Iram Saraiva
Onde impera a impunidade, o criminoso estabelece residência
Eita República sem sorte é esta nossa. Desde a sua proclamação é esse Deus nos acuda. Raríssimos foram os presidentes que não deixaram uma triste memória. Há sempre uma vocação para o golpe, para a enganação, que nunca vi. De instabilidade política à corrupção já ouve de tudo, e, mesmo assim, as gerações vêm aguentando, nem sei como.
Entra governo, sai governo, e o lodo só aumenta. Nosso povo é de uma paciência inexplicável. Não sai nenhum tirinho para o ar para ver se a bandidagem assusta. No máximo, a gente faz uma passeata no final de semana, cheia de faixas com dizeres “Fora não sei o quê” e segunda-feira já está tudo de bom tamanho, naquele dia a dia de reclamações pelo sucateamento da saúde, da educação, da previdência e demais arredores que afetam a vida de cada um.
Até que não ser um povo belicoso tem suas vantagens, mas também exagerar na passividade em nada contribui para solucionar alguma coisa. Exatamente por sermos nação ordeira, cordata e contemporizadora é que quem assume o poder não se sente obrigado ao bom exercício das funções públicas. Onde impera a impunidade, o criminoso estabelece residência.
Tenho insistentemente culpado os sistemas político e de governo pelos malfeitos em geral e não poupo de jeito nenhum os ladrões que adentram os poderes, mas sou obrigado a reconhecer que tudo tem princípio e meio no presidencialismo. Ele dá asas à corrupção que voa sobre Executivo, Legislativo e Judiciário, com o agravante de ser doença crônica.

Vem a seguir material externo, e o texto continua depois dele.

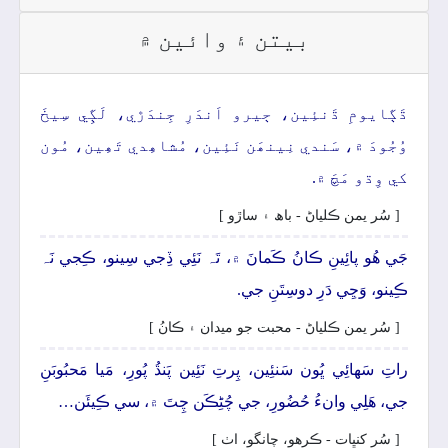
بيتن ۽ وائين ۾
ڌَڳايومِ ڌَنئِين، ڄيرو اَندَرِ جِندَڙي، لَڳِي سِيخَ
وُجُودَ ۾، سَندي نِينھَن نَئِين، مُشاھِدي تَھِين، مُون
کي وِڌو مَچَ ۾.
[ سُر يمن ڪلياڻ - باھ ۽ ساڙو ]
جَي ھُو پائِينِ ڪانُ ڪَمانَ ۾، تَہ نَئِي ڏِجي سِينو، ڪِجي نَہ
ڪِينو، وَڃِي دَرِ دوسِتَنِ جي.
[ سُر يمن ڪلياڻ - محبت جو ميدان ۽ ڪانُ ]
راتِ سَھائِي ڀُون سَنئِين، پِرتِ نَئِين پَنڌُ پُورِ، مَيا مَحبُوبَنِ
جي، ھَلِي وانءُ حُضُورِ، جي چُڻِڪَن چِتَ ۾، سي ڪِيئَن…
[ سُر کنڀات - ڪرھو، چانگو، اٺ ]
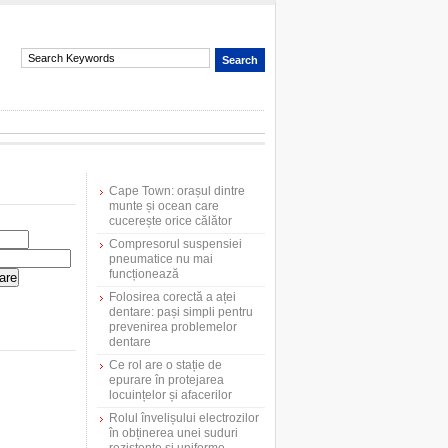
Cape Town: orașul dintre
munte și ocean care
cucerește orice călător
Compresorul suspensiei
pneumatice nu mai
funcționează
Folosirea corectă a aței
dentare: pași simpli pentru
prevenirea problemelor
dentare
Ce rol are o stație de
epurare în protejarea
locuințelor și afacerilor
Rolul învelișului electrozilor
în obținerea unei suduri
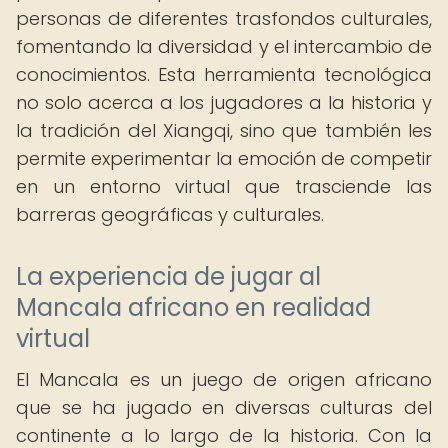
personas de diferentes trasfondos culturales,
fomentando la diversidad y el intercambio de
conocimientos. Esta herramienta tecnológica
no solo acerca a los jugadores a la historia y
la tradición del Xiangqi, sino que también les
permite experimentar la emoción de competir
en un entorno virtual que trasciende las
barreras geográficas y culturales.
La experiencia de jugar al
Mancala africano en realidad
virtual
El Mancala es un juego de origen africano
que se ha jugado en diversas culturas del
continente a lo largo de la historia. Con la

Sonhei, na madrugada passada, que havíamos escolhido um síndico para suceder Temer, aquele constitucionalista que se perdeu ao aplicar a Constituição, sobre a qual é doutrinador – já não entendo mais nada do que achei que houvesse aprendido na tradicional escola de Direito da Rua 20.

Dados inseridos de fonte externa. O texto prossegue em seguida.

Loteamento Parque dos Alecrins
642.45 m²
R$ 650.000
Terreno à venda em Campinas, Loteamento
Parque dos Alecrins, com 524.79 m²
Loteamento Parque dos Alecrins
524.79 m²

Agora compreendo o sonho. Sim, um síndico, porque ele trabalha para zelar pelos interesses de todos seguindo fielmente a planilha de credito e débito e todo mês demonstra, entregando a cada um, o detalhamento dos caminhos percorridos pelo dinheiro, mas, antes, caminha pelos corredores e pátios do prédio para saber onde os recursos precisam ser aplicados no benefício geral.
PS: Carlos Heitor Cony foi. Ficou o espaço que ninguém ocupa.
Iram Saraiva é ministro emérito do Tribunal de Contas da União.